Something of a challenge but well-worth all the effort despite the look on my face! Three steps up into the entrance foyer and then two long flights of stairs to the main floor. A stair climber is available and having called in advance with a day and time to visit there was only a delay of a couple of minutes before it was encouraged into operation. However, once on the first floor, there were two further sections of a couple of steps each to be negotiated but once past these, the floor was open. Disabled WC about halfway round. Locked but key available from attendants. More steps to be negotiated on the way out before heading down the two main flights again with the assistance of the climber.

Ca Pessaro

One of the easiest. Disabled access is through the doors accessing the WCs from the entry courtyard and then into the cloakroom and then the main hallway. If locked, the key can be sorted out at the ticket desk. Lift to all floors. Very accessible. However, a question mark does exist over the contents – in addition to some very well known work, the gallery contains some late C19th /early C20th examples of doubtful meaning and content.

Ca d’Oro

Steps into foyer but believe ramp can be provided. Lift to upper floors access from ground floor by temporary ramp. Could only access first floor during visit due to some unspecified technical problem with the top floor. Access to loggia on first floor up step.

Lace Museum

Flight of steps up to first floor where the displays are, internal steps. WC. Access very complicated.

Palazzo Mocenigo

Very difficult. Two flights of stairs to first floor. Promised stair lift has not materialized.
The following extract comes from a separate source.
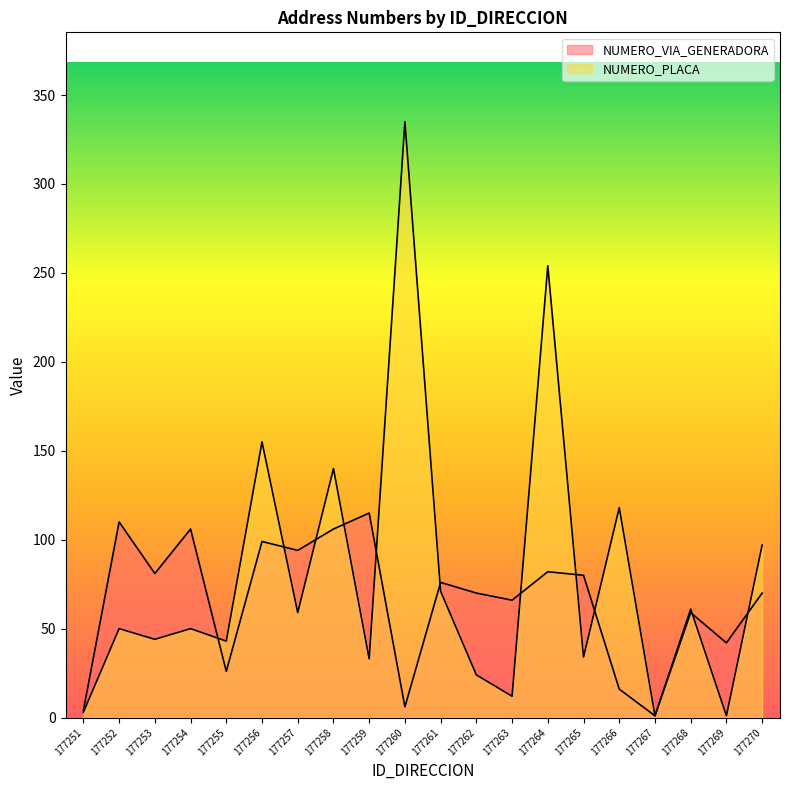

How many lines are shown in the chart?

2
Scuola Grande di San Rocco

Difficult – two steps upto entrance on ground floor and two long flights of stairs to the first floor. Stair climber seen but not in use. Suggest calling ahead to make arrangements because the first floor is incredible and worth the effort.
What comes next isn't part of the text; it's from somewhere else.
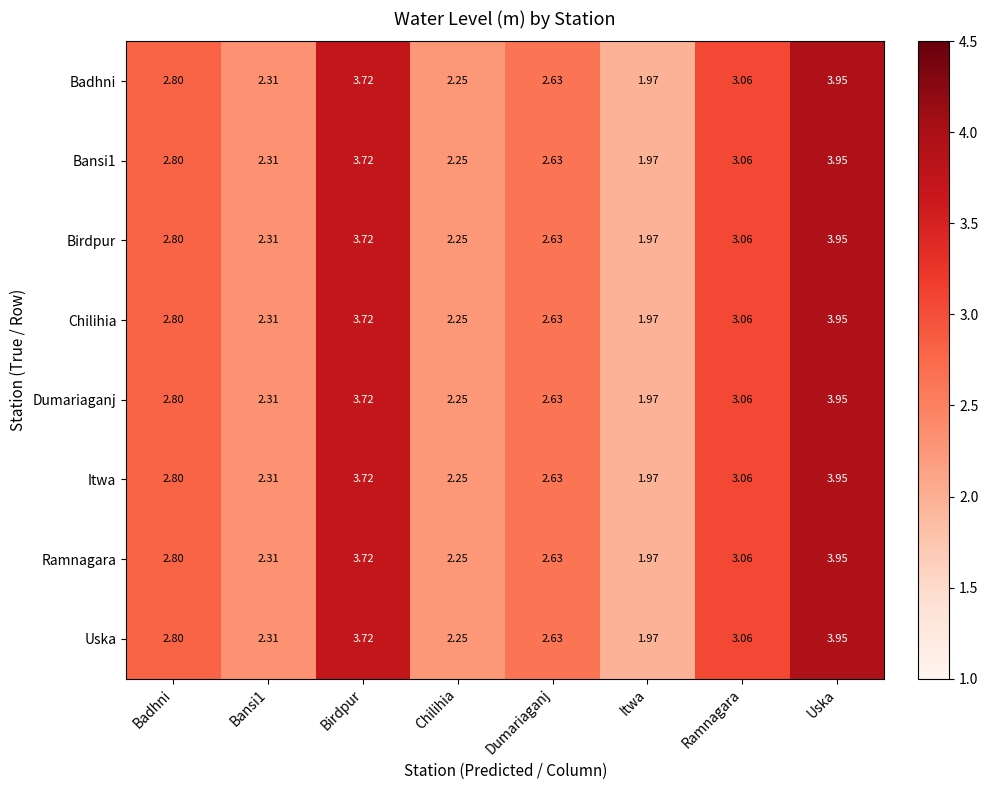

At which label is Ramnagara closest to 2?

Itwa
Scuola di San Giorgio degli Schiavoni

Steps to the ground floor and a stairs to the first floor. In reality, it’s the ground floor which is the interest with the famous sequence of paintings by Carpaccio showing St Augustine with his fluffy little dog, St Jerome with his Lion


A very limited number of bridges have been fitted with stair lifts. They do not always work so don’t rely on being able to use them. Of the four which we tried, only one was in working order. There is a separate lift for each side of the bridge and the “rest” position is at the top of the bridge to which the lift will return automatically if not used after 10 minutes. Each lift has a control pillar at the bottom of the rails on which it runs. If the lift is not in the rest position, it is called by inserting the key in the pillar, turning it and pressing the button.When the lift has reached the bottom of the rail, open the cover to the control panel on the lift itself – this is secured by a lock on the top of the panel.


Bathrooms – there is a habit of fitting very low lavatory pans without seats. While the latter is inconvenient, the level of the pan is difficult and requires careful maneuvering – even more interesting if the lights go out as well if they are on a timer!
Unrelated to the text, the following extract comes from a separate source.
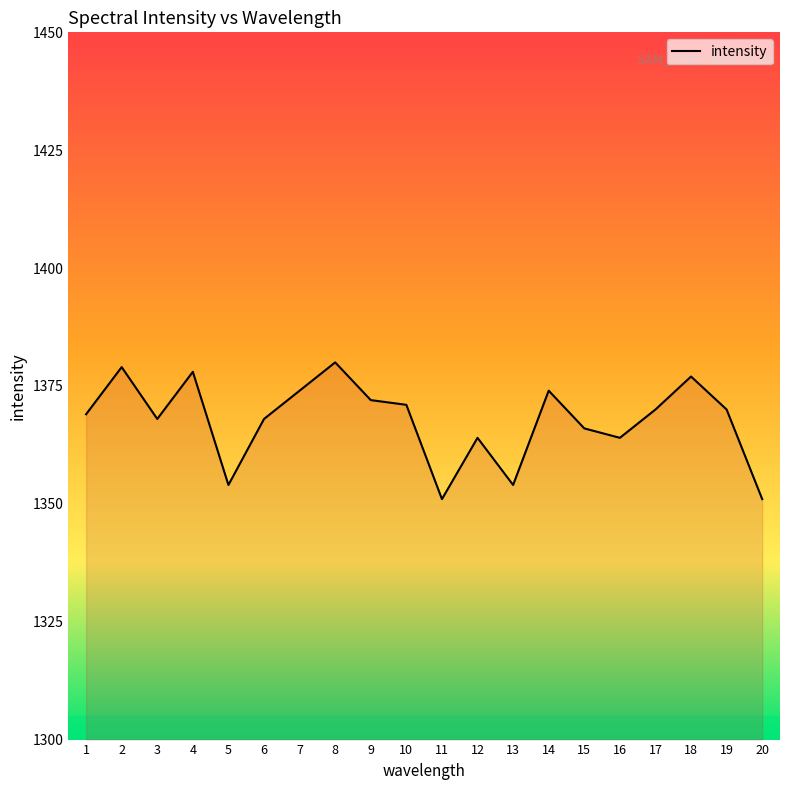

What is the difference between the second highest and second lowest values?

28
Flooding – Venice does have a flooding problem which can be serious.

Hotel – we stayed at the Violino d’Oro which has a specific disabled room with bathroom on the second floor overlooking the canal. Ramps into the hotel and into the breakfast room on the ground floor, excellent lift, wide doors in the disabled unit and a huge bathroom with grab rails and easy access shower. Very helpful staff – recollect it was €250 per night including breakfast (decent with good coffee) with a 10% discount for cash.

Venice’s train stations at Mestre and Santa Lucia are both accessible to the disabled and fitted with access ramps, disabled toilets and Welcome Centers.- contact 041.785570 from 7.00 am to 9.00 pm. Assistance to board the trains is available given 24-hours notice.